(Dataset entries)
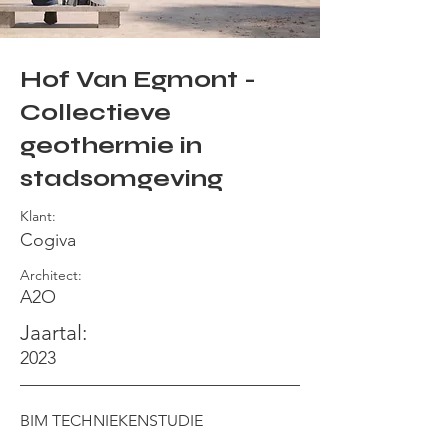
Hof Van Egmont -
Collectieve
geothermie in
stadsomgeving
Klant:
Cogiva
Architect:
A2O
Jaartal:
2023
BIM TECHNIEKENSTUDIE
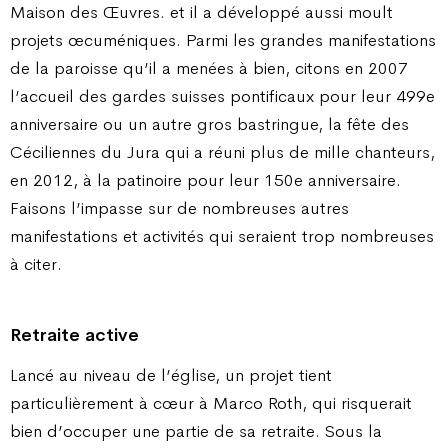
Maison des Œuvres. et il a développé aussi moult
projets œcuméniques. Parmi les grandes manifestations
de la paroisse qu’il a menées à bien, citons en 2007
l’accueil des gardes suisses pontificaux pour leur 499e
anniversaire ou un autre gros bastringue, la fête des
Céciliennes du Jura qui a réuni plus de mille chanteurs,
en 2012, à la patinoire pour leur 150e anniversaire.
Faisons l’impasse sur de nombreuses autres
manifestations et activités qui seraient trop nombreuses
à citer.
Retraite active
Lancé au niveau de l’église, un projet tient
particulièrement à cœur à Marco Roth, qui risquerait
bien d’occuper une partie de sa retraite. Sous la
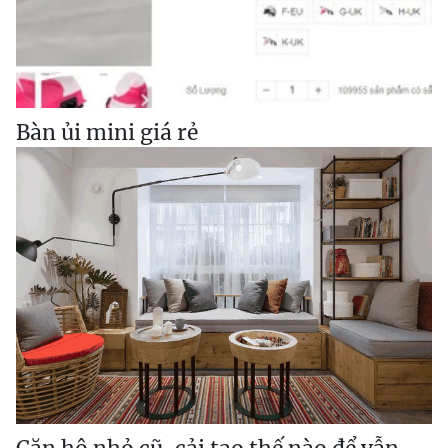
Bàn ủi mini giá rẻ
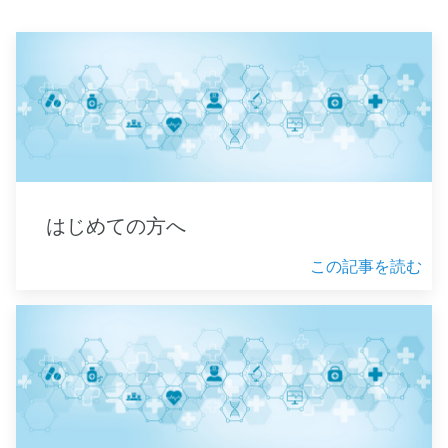
はじめての方へ
この記事を読む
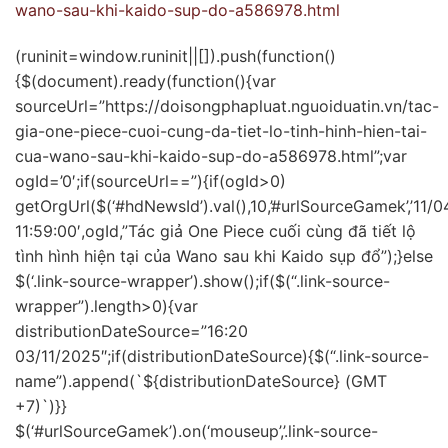
wano-sau-khi-kaido-sup-do-a586978.html
(runinit=window.runinit||[]).push(function()
{$(document).ready(function(){var
sourceUrl=”https://doisongphapluat.nguoiduatin.vn/tac-
gia-one-piece-cuoi-cung-da-tiet-lo-tinh-hinh-hien-tai-
cua-wano-sau-khi-kaido-sup-do-a586978.html”;var
ogId=’0′;if(sourceUrl==”){if(ogId>0)
getOrgUrl($(‘#hdNewsId’).val(),10,’#urlSourceGamek’,’11/
11:59:00′,ogId,”Tác giả One Piece cuối cùng đã tiết lộ
tình hình hiện tại của Wano sau khi Kaido sụp đổ”);}else
$(‘.link-source-wrapper’).show();if($(“.link-source-
wrapper”).length>0){var
distributionDateSource=”16:20
03/11/2025″;if(distributionDateSource){$(“.link-source-
name”).append(`
${distributionDateSource} (GMT
+7)`)}}
$(‘#urlSourceGamek’).on(‘mouseup’,’.link-source-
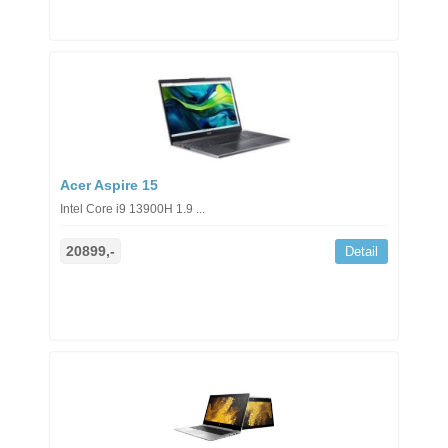
Acer Aspire 15
Intel Core i9 13900H 1.9 ...
20899,-
Detail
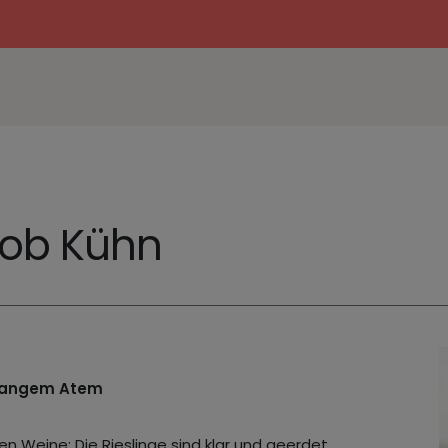
kob Kühn
t langem Atem
 Weine: Die Rieslinge sind klar und geerdet,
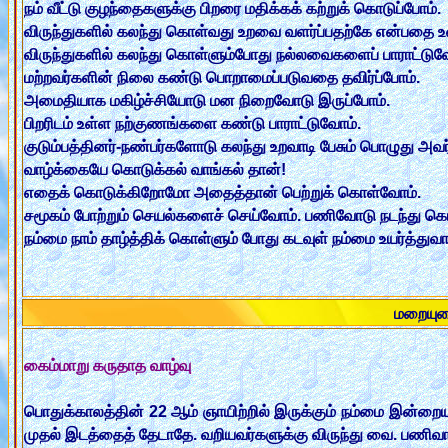
நம் வீட்டு குழந்தைகளுக்கு பிறரை மதிக்கக் கற்றுக் கொடுப்போம்.
விருந்துகளில் கலந்து கொள்வது உறவை வளர்ப்பதற்கே என்பதை உ
விருந்துகளில் கலந்து கொள்ளும்போது நல்லவைகளைப் பாராட்டுவ
மற்றவர்களின் நிலை கண்டு பொறாமைப்படுவதை தவிர்ப்போம்.
அமைதியாக மகிழ்ச்சியோடு மன நிறைவோடு இருப்போம்.
பிறரிடம் உள்ள நற்குணங்களை கண்டு பாராட்டுவோம்.
குடும்பத்தினர்-நண்பர்களோடு கலந்து உறவாடி பேசும் பொழுது அவர
வாழ்க்கையே கொடுக்கல் வாங்கல் தான்!
எதைக் கொடுக்கிறோமோ அதைத்தான் பெற்றுக் கொள்வோம்.
சமூகம் போற்றும் செயல்களைச் செய்வோம். பணிவோடு நடந்து க
நம்மை நாம் தாழ்த்திக் கொள்ளும் போது கடவுள் நம்மை உயர்த்துவார
மறையுர
கைம்மாறு கருதாத வாழ்வு
பொதுக்காலத்தின் 22 ஆம் ஞாயிற்றில் இருக்கும் நம்மை இன்றைய
முதல் இடத்தைத் தேடாதே. வறியவர்களுக்கு விருந்து வை. பணிவா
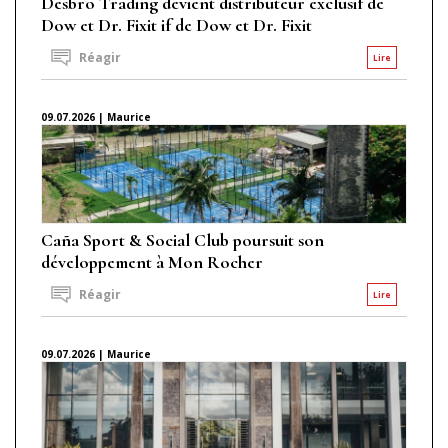
Desbro Trading devient distributeur exclusif de
Dow et Dr. Fixit if de Dow et Dr. Fixit
Réagir
Lire
09.07.2026 | Maurice
Caña Sport & Social Club poursuit son
développement à Mon Rocher
Réagir
Lire
09.07.2026 | Maurice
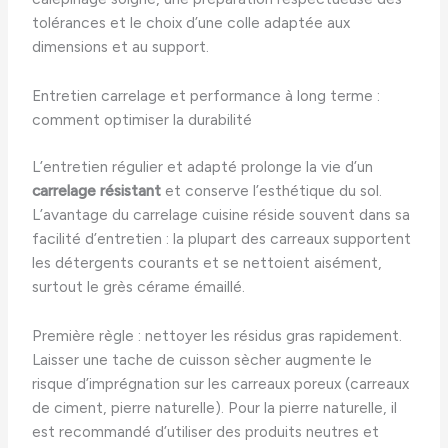
tolérances et le choix d’une colle adaptée aux
dimensions et au support.
Entretien carrelage et performance à long terme :
comment optimiser la durabilité
L’entretien régulier et adapté prolonge la vie d’un
carrelage résistant
et conserve l’esthétique du sol.
L’avantage du carrelage cuisine réside souvent dans sa
facilité d’entretien : la plupart des carreaux supportent
les détergents courants et se nettoient aisément,
surtout le grès cérame émaillé.
Première règle : nettoyer les résidus gras rapidement.
Laisser une tache de cuisson sècher augmente le
risque d’imprégnation sur les carreaux poreux (carreaux
de ciment, pierre naturelle). Pour la pierre naturelle, il
est recommandé d’utiliser des produits neutres et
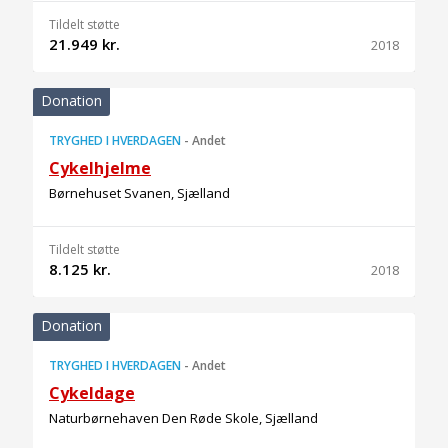
Tildelt støtte
21.949 kr.
2018
Donation
TRYGHED I HVERDAGEN
-
Andet
Cykelhjelme
Børnehuset Svanen, Sjælland
Tildelt støtte
8.125 kr.
2018
Donation
TRYGHED I HVERDAGEN
-
Andet
Cykeldage
Naturbørnehaven Den Røde Skole, Sjælland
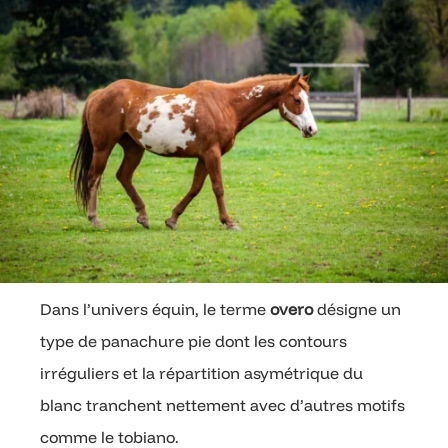
Dans l’univers équin, le terme
overo
désigne un
type de panachure pie dont les contours
irréguliers et la répartition asymétrique du
blanc tranchent nettement avec d’autres motifs
comme le tobiano.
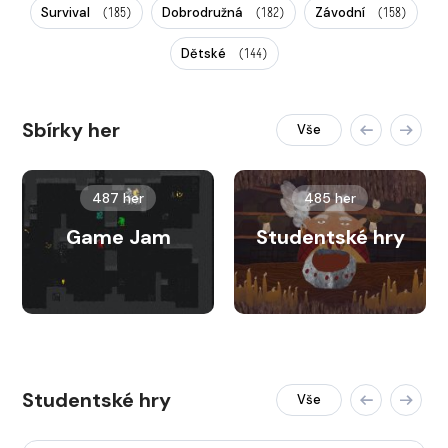
Survival
Dobrodružná
Závodní
(185)
(182)
(158)
Dětské
(144)
Sbírky her
Vše
487 her
485 her
Game Jam
Studentské hry
Studentské hry
Vše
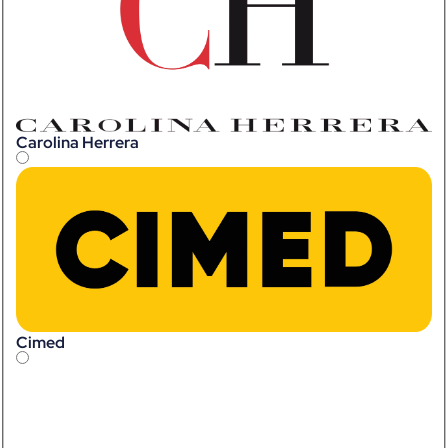
Carolina Herrera
Cimed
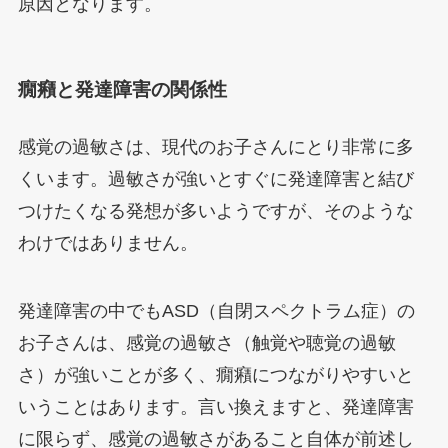
原因となります。
癇癪と発達障害の関係性
感覚の過敏さは、現代のお子さんにとり非常に多
くいます。過敏さが強いとすぐに発達障害と結び
つけたくなる発想が多いようですが、そのような
わけではありません。
発達障害の中でもASD（自閉スペクトラム症）の
お子さんは、感覚の過敏さ（触覚や聴覚の過敏
さ）が強いことが多く、癇癪につながりやすいと
いうことはあります。言い換えますと、発達障害
に限らず、感覚の過敏さがあること自体が前述し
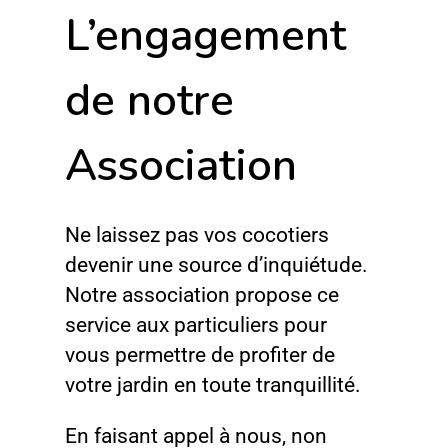
L’engagement
de notre
Association
Ne laissez pas vos cocotiers
devenir une source d’inquiétude.
Notre association propose ce
service aux particuliers pour
vous permettre de profiter de
votre jardin en toute tranquillité.
En faisant appel à nous, non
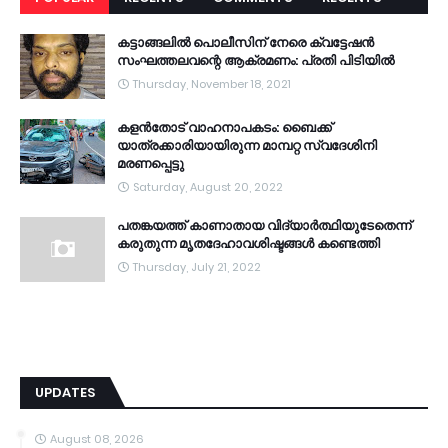
കട്ടാങ്ങലിൽ പൊലീസിന് നേരെ ക്വട്ടേഷൻ
സംഘത്തലവന്റെ ആക്രമണം: പ്രതി പിടിയിൽ
Thursday, November 18, 2021
കളൻതോട് വാഹനാപകടം: ബൈക്ക്
യാത്രക്കാരിയായിരുന്ന മാമ്പറ്റ സ്വദേശിനി
മരണപ്പെട്ടു
Saturday, August 20, 2022
പതങ്കയത്ത് കാണാതായ വിദ്യാർത്ഥിയുടേതെന്ന്
കരുതുന്ന മൃതദേഹാവശിഷ്ടങ്ങൾ കണ്ടെത്തി
Thursday, July 21, 2022
UPDATES
August 08, 2026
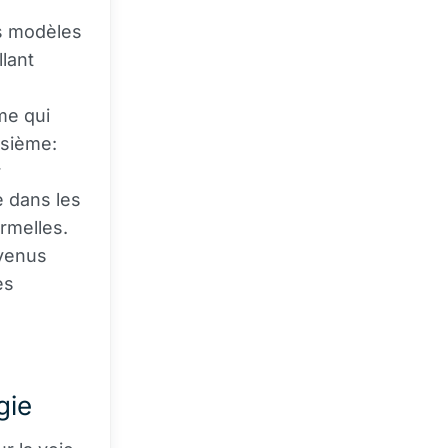
es modèles
lant
me qui
isième:
r
e dans les
rmelles.
evenus
es
gie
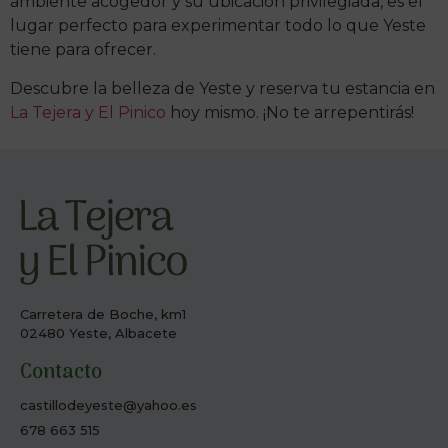
ambiente acogedor y su ubicación privilegiada, es el
lugar perfecto para experimentar todo lo que Yeste
tiene para ofrecer.
Descubre la belleza de Yeste y reserva tu estancia en
La Tejera y El Pinico
hoy mismo. ¡No te arrepentirás!
Carretera de Boche, km1
02480 Yeste, Albacete
Contacto
castillodeyeste@yahoo.es
678 663 515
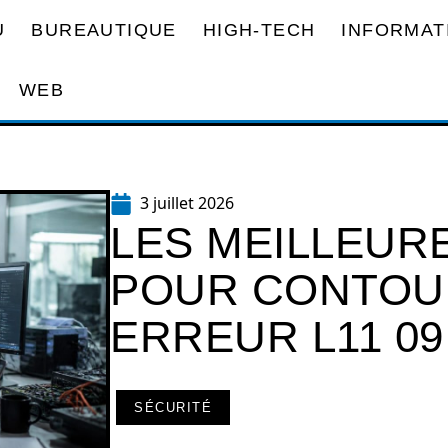
U
BUREAUTIQUE
HIGH-TECH
INFORMAT
WEB
3 juillet 2026
LES MEILLEUR
POUR CONTOU
ERREUR L11 09
SÉCURITÉ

• **INSTRUCTIONS TO FOLLOW**
Your reply should be only the number of lines in the records above that include "carrelage".

• **FINAL ANSWER**
3